Elmer Granger approaches Dr. Ephraim Ads on his bench at the edge of campus¹.
Elm: “I heard you actually recently met the guy who wrote The Blood of Worlds!”
Ads: “I did.”
…and you’ll have to go through the DOOR for more.
Ads: “Actually, Elm, I’d met him long ago and mostly we talked about what’s new in our lives. Info about his new book was brief, really. And what he said was, well, a bit cryptic. You may be disappointed, knowing you’ve read the story and we’ve gone over it before.”
Elm: “Try me.”
Ads’s former student descended upon the other side of the bench and tried to make himself comfortable. He removed his ball cap and brushed back his red hair.
Ads: “Remember when I mentioned earlier that it was a love story along with other factors that seemed like rabbit trails?”
Elm: “I do. Even the ‘clock catechism’ thing that ended with the story’s last word.
Ads: “Well, then, consider this: When I reminded him that since this hadn’t become a ‘best seller’ yet, and what was he really expecting, or hoping for, he said this: ‘I’m looking for points.'”
Ads: “I’m interested,” he told me, “in reader responses to 3 questions, with 5 points the max for each question: (1) Is this the most (worthy) unpredictable novel you’ve read this year? (2) Is this, despite the horror and tragedy, the most uniquely uplifting novel you’ve read this year? And (3) Is this the best love (as you define it) story you’ve read this year?”

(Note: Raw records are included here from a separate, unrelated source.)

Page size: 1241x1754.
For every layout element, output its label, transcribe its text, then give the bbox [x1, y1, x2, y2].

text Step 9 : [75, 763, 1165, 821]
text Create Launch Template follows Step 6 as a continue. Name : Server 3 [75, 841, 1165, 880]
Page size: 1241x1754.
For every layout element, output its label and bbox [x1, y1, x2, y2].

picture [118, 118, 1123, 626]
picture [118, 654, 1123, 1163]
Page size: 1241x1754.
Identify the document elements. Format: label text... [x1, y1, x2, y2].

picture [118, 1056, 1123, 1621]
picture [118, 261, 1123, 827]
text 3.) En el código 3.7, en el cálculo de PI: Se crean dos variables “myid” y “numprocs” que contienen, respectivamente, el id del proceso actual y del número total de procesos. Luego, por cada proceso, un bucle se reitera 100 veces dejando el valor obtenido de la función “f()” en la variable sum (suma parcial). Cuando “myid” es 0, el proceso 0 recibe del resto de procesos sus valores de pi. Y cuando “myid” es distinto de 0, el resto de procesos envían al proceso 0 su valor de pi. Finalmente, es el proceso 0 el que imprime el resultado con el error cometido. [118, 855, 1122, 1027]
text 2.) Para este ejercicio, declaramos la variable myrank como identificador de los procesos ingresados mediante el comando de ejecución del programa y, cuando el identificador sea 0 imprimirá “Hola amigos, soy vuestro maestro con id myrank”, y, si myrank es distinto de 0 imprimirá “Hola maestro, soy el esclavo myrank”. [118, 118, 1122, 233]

Ads: “He told me that he would feel fulfilled if he discovered a “half-dozen” readers who could honestly return to him a score of at least 14?”
Elm: “You can’t be serious!”
Ads: “I am.”
Elm: “But what if he doesn’t get 6 such responses this year? It’s such a niche book! And marketing…?
Ads: “I asked him the same question. ‘It’s the story I had to write,” he said, “and one that, quite frankly, deliberately challenges a lot of expectations and today’s publishing rules. Further, it’s what I call a “shelf book” that I return to often. I’ve never ever treated another novel like that. If I don’t get “my 6″ this year, I’ll go for it again next year. I’ve still got time”–he smiled–“And really, so far, I’ve had pretty good health.'”
Elm: “Ads, am I missing something here… Any thing else I should know?”
Ads: “Yes, Elm…and here’s my take: The author takes the Bible very seriously as a uniquely worthy book among books…as well as his embracing the very latest astroscience. This may be seem puzzling to many New Agers who aren’t very familiar with either the Bible or modern science. Or how they may comfortably fit alongside other sci-fi they’re familiar with.”
[The next post will discuss this last paragraph more in detail.]
¹ Elm Granger was a recent college English student, along with Shiloh Miller and Ikon (“Ike”) O’klast, of Professor Ephraim Ads, a recent retiree. Dr. Ads has a favorite bench under a towering silver maple on the edge of campus where he occasionally finishes coffee purchased across the street. His life is filled with–perhaps–coincidences, some of which are now-and-then encounters with former students.